Surpris, je le fus en te retrouvant au détour d'un relevé de banque, un an après notre séparation glaciale.

Je rappelle les faits : atteinte d'amnésie, tu m'obliges après un déménagement à faire plusieurs demandes d'ouverture de dossier. Tu m'ignores ensuite lorsque je demande le dégroupage total.

Enfin, un jour, tu m'entends mais m'envoie la Freebox je ne sais où (apparemment à mon ancienne adresse) et sans me tenir au courant. Parallèlement, les dossiers s'ouvrent en cascade, mais toujours sans dégroupage. Malheureusement, je ne pensais plus jamais avoir à ressasser tout cela, et les pièces justificatives me manquent aujourd'hui, disparues dans un grand autodafe libérateur, mais ce fut en tout cas une histoire très confuse et surtout très coûteuse.

En effet, quelques mois plus tard, tu me factures 400 euros pour non restitution d'une Freebox que je n'ai jamais reçue (voir le paragraphe suivant, il faut suivre). S'ensuit une longue lutte, des échanges maladroits, des appels infructueux à la coûteuse hotline, des recommandés avec accusé de réception, pour au final que j'obtienne gain de cause et que tu me rembourses (hormis les frais de procédure, comme on dit).

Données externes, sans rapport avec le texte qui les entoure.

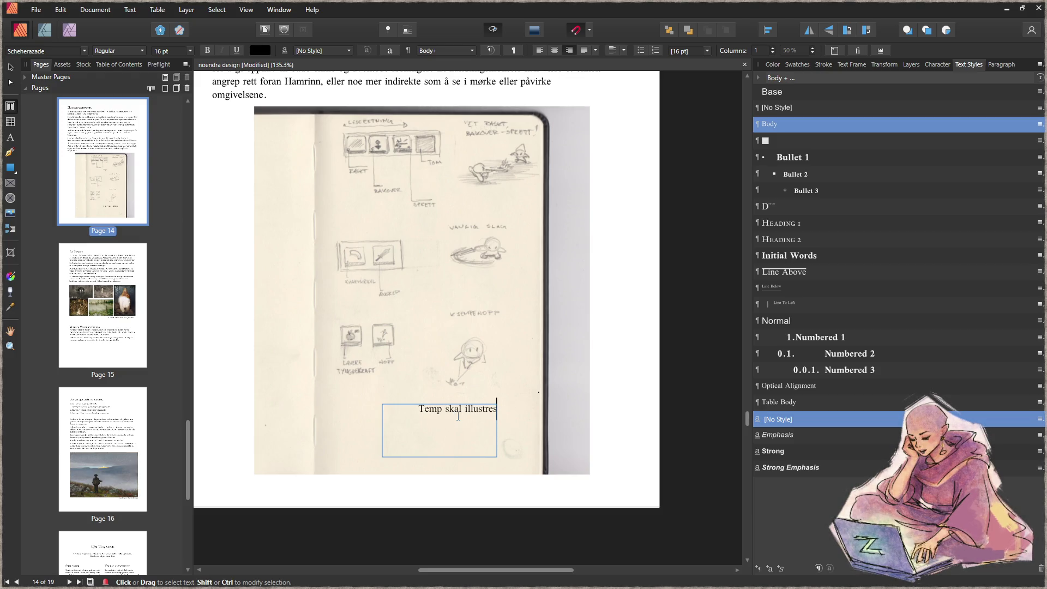
type("res bedre me")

Note que j'étais toujours chez toi mais toutes ces maladresses avaient quelque peu entamé ma confiance en notre relation. Néanmoins, pour prouver ma bonne volonté et m'investir un peu plus dans notre couple, j'ai redemandé le dégroupage de ma ligne pour profiter de ton alléchante offre triple play.

Combien de couples malheureux pensent que faire un enfant leur permettrait de sortir de l'ornière ? Je ne sais, en tout cas plus de six mois après avoir fait ma demande sans être entendu de toi, je n'en pouvais plus. Lassé de payer les sempiternels 29 euros et des poussières par mois pour un ridicule 2 Mb sans téléphonie gratuite ni télévision, je décidais finalement de résilier mon abonnement pour refaire ma vie avec un autre fournisseur. Et de ce côté là, ça va très bien, merci.

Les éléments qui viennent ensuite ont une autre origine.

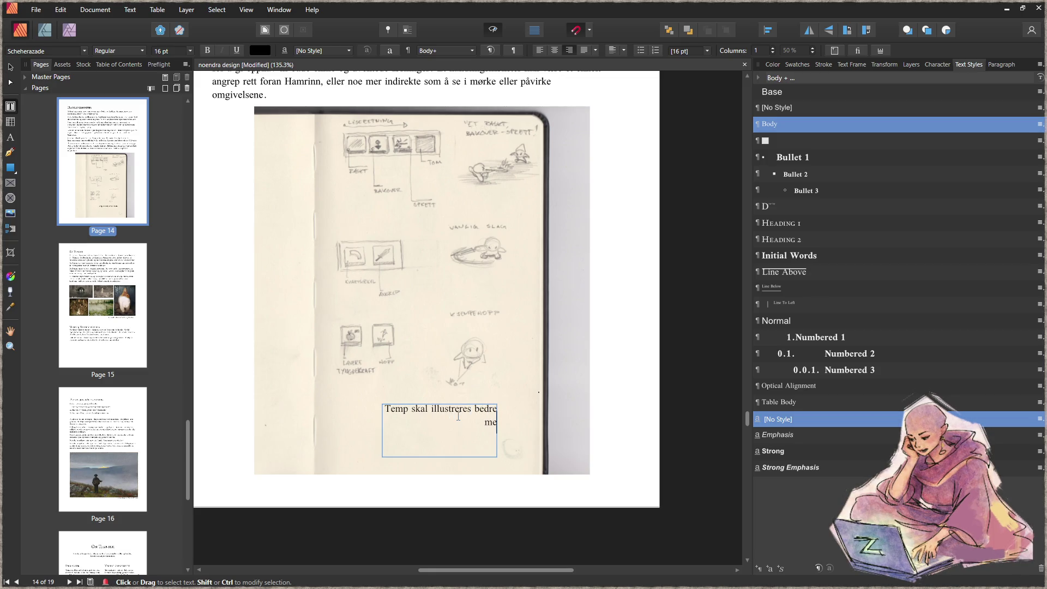
type("d 3 ")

J'étais donc surpris de recevoir des nouvelles de toi dans mon relevé bancaire, mais déçu de leur teneur. Apparemment, tu vis dans un monde fantasmagorique où mon numéro de téléphone fixe est toujours 01 43 78 WX YZ, et où je suis toujours abonné à tes services. En conséquence de quoi, tu as continué à me prélever consciencieusement 29,99 euros par mois depuis plus d'un an.

Oh, je sais, c'est un peu de ma faute, j'aurais dû vérifier de plus près mes relevés de banque, et ce depuis longtemps. Mais que veux-tu, je suis comme ça, confiant dans mon prochain, et malgré toutes nos difficultés, je ne pensais pas que tu pourrais vivre dans un tel déni de la réalité.

Tu vois, je te parlais d'une histoire coûteuse, et je sens confusément que ce n'est pas fini, car nous allons encore devoir nous échanger moults recommandés avec A/R, moultes additions salées à ta hotline payante (il y en a encore pour longtemps), et moults énervements de ma part, qui ne se facturent pas à court terme mais qui finiront bien un jour par grever le budget de la Sécurité Sociale. Mais si mes comptes sont justes, après les 400 euros de la Freebox, c'est maintenant près de de 360 euros que tu m'as injustement prélevés, et pour lequel tu me forces à me battre.

Mon premier réflexe lorsque je me suis rendu compte de on problème, je l'avoue, était de me mettre en colère. J'ai derechef appelé ma banquière préférée pour faire opposition à tes prélèvements. Cela manquait de cordialité, j'en conviens, mais songe au temps qu'il te faut pour répondre à chacune de mes solicitations (deux mois minimum), tes prélèvement concomittants auraient compliqué les choses.

Tu me permettras néanmoins de trouver une certaine ironie au mail que j'ai reçu de ta part ce matin à 6h30 (je me suis permis de l'annoter) :

Bonjour,

Hey, baby, ça farte ? Ca fait un bail !

Vous êtes abonné au forfait Free Haut Débit sur la ligne 014378WXYZ.

Plus vraiment, non, tout est fini entre nous depuis un an. D'ailleurs je ne suis plus non plus abonné à France Télécom donc à ce numéro, je n'habite même plus au même domicile.

Conformément à la facture N° 12-53437260 établie le 02 Décembre 2006
nous avons émis une demande de prélèvement d'un montant de 29.99 euros
auprès de votre établissement bancaire.

A quelle adresse m'as-tu envoyé cette facture et toutes celles qui ont précédé ? J'ai souscrit à un transfert de courrier suite à mon déménagement, je n'ai malgré tout rien reçu...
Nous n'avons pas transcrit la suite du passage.